# Hiring apprentice I need help



## The Hired Hand (Jun 27, 2016)

Looking for a person that knows some things about construction or wants to learn. I am swamped.

Individual will learn minor electrical, minor plumbing, drywall, tile, laminate flooring, window and door replacement, screening, kitchen and bath remodeling, painting. All tools and materials provided. Y'all know what I do and I am willing to teach it all.


Requirements : You will meet me at the jobsite on time. Have a lunch in hand and cell phone in your vehicle. The willingness to learn and retain what you have learned. Good shoes.


Pay starts at $10.00 per hour cash and goes up with experience.


All water and safety gear provided.

Give me a call.


----------



## jaster (Oct 7, 2007)

I wish you the best in finding someone Mark. I looked for months and it ended up costing me a good bit more than that!


----------



## The Hired Hand (Jun 27, 2016)

I know. Just looking for a start up kid. That extra hand when I need it. If they are that expensive and looking for work they should have their own business. Help Hold Carry. This old man is just about wore out trying to do it all.


----------



## jaster (Oct 7, 2007)

I know what you mean! I went through 5, yes 5 fresh out of school Teens this last year.
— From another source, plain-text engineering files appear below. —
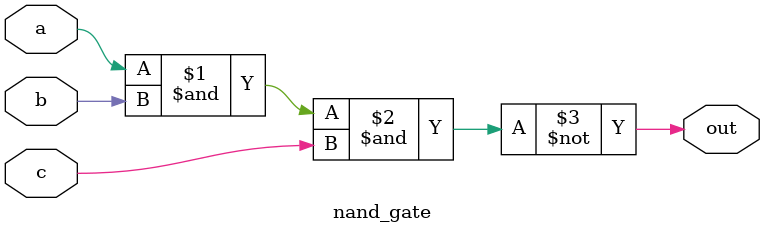
<source format=v>
module nand_gate(a,b,c,out);
    input a,b,c;
    output out;

    assign out = ~(a & b & c);
endmodule
</source>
I would think that right out of school $10 @ hr, just to learn, pay attention, and help was a dnag good start in life? Not to mention, you stick with me a few years and then you have a skill that not many folks do, able to make a living if you need to! Then not show up more or call in more than once, or get caught sitting around often, complain its hot, grrrrrr What the hell is wrong with kids/young adults these days??? Sorry to rant on your post, lol. I will keep my eyes and ears out for you, I finally have a decent crew, thank the Good Lord!


----------



## The Hired Hand (Jun 27, 2016)

Position filled. Had 11 responses. Thank You Guys


----------